- [YOUR TASK]:
The data must be reproduced verbatim; images are to be omitted.

Top of TASK INPUT

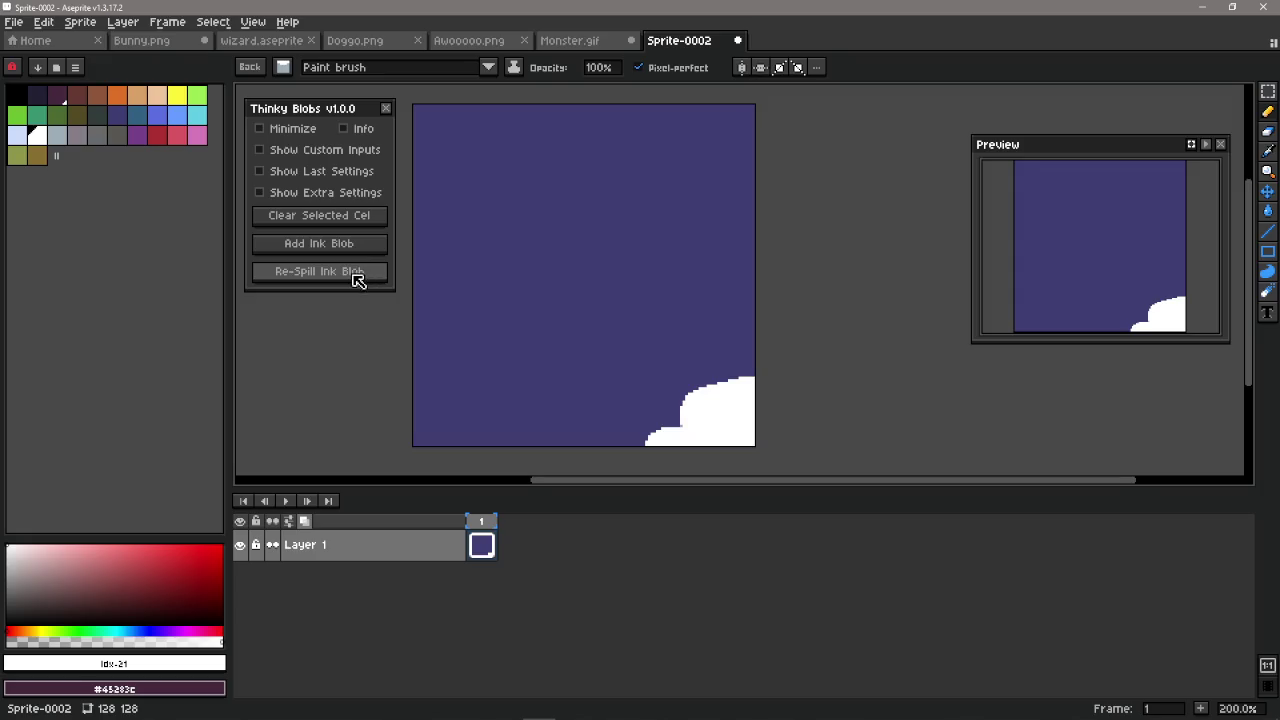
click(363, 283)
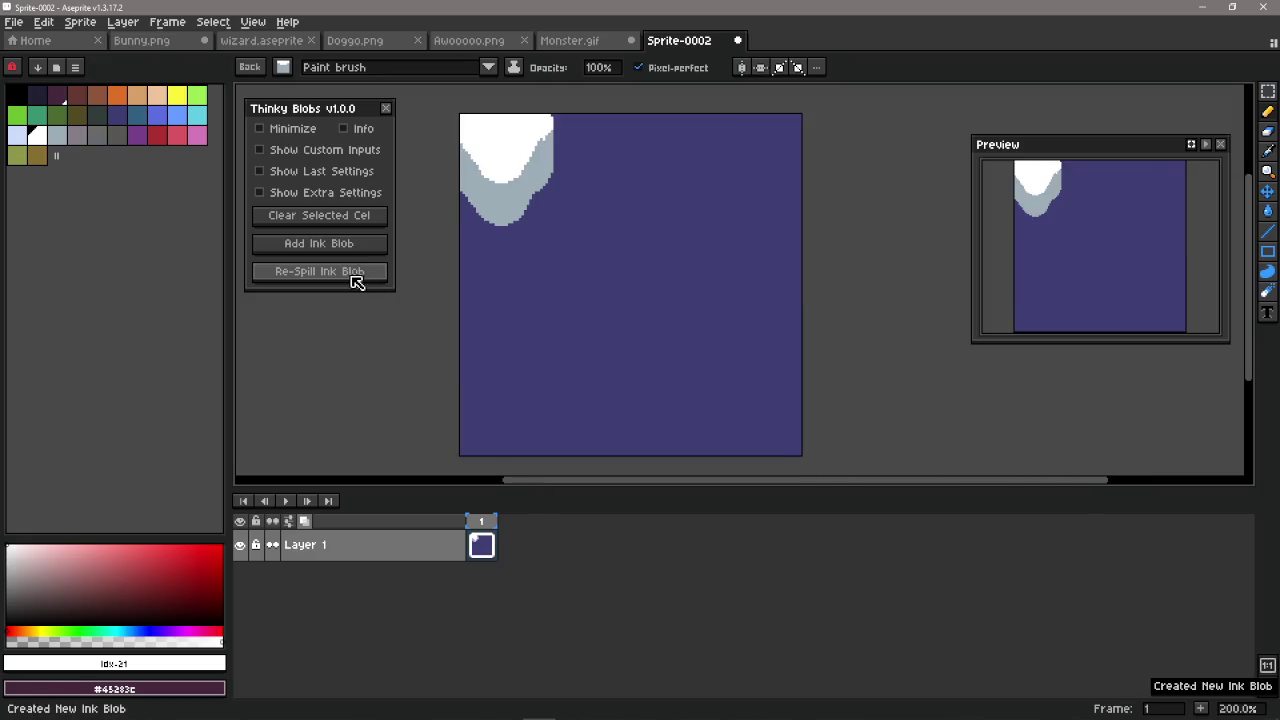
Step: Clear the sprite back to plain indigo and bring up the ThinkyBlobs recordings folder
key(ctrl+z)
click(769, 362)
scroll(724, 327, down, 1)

Bottom of TASK INPUT

- [RESULT OF THE TASK]:
click(363, 283)
Step: Clear the sprite back to plain indigo and bring up the ThinkyBlobs recordings folder
key(ctrl+z)
click(769, 362)
scroll(724, 327, down, 1)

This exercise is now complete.